EXERCISE PASSAGE:

==============================

Deploy and Operate a Redis Cluster in Kubernetes
Why Redis Cluster?
Redis is an open source in-memory data structure store. It can be used as a distributed key-value database, cache and message broker. We use Redis primarily for caching and light-weight messaging between distributed components using its pubsub channels.
To make sure it runs reliably in production, it needs to be configured with the HA setup . It typically has two HA configurations:
- Redis Sentinel
The sentinel configuration has one master node, and multiple slave nodes replicating data from the master. The master node will handle write traffic, and all nodes can serve read traffic. Master node will be re-elected if the original master node is down. If your application’s caching memory requirements exceed system memory or is write heavy which need multiple nodes to maintain the write performance levels, Redis Cluster is where you should be looking.
2. Redis Cluster
Redis Cluster is configured to spread data across a given number of Redis instances. Data will be partitioned by the key, each data partition has a master node and a configured number of slaved nodes with the replicated data from the partition. Below is the high-level architecture diagram of a 3-master, 3-slave redis cluster.

==============================

ACTIVITY A:
In the Redis Cluster article, which node handles write traffic in the sentinel configuration?
ACTIVITY B:
Rewrite the part of the Redis Cluster article that begins at "Redis is an" and stops after "its pubsub channels.", replacing "caching" with "session storage".
ACTIVITY C:
List each role that the Redis Cluster article says Redis can be used as.
The rows after this point play no part in the work.

==============================

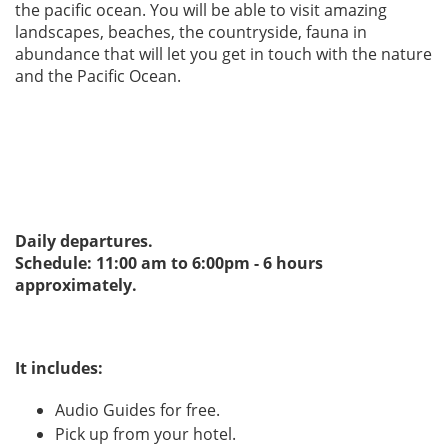
the pacific ocean. You will be able to visit amazing
landscapes, beaches, the countryside, fauna in
abundance that will let you get in touch with the nature
and the Pacific Ocean.
Daily departures.
Schedule: 11:00 am to 6:00pm - 6 hours
approximately.
It includes:
Audio Guides for free.
Pick up from your hotel.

==============================

TASK RESPONSE A:
The master node.

TASK RESPONSE B:
Redis is an open source in-memory data structure store. It can be used as a distributed key-value database, cache and message broker. We use Redis primarily for session storage and light-weight messaging between distributed components using its pubsub channels.

TASK RESPONSE C:
- distributed key-value database
- cache
- message broker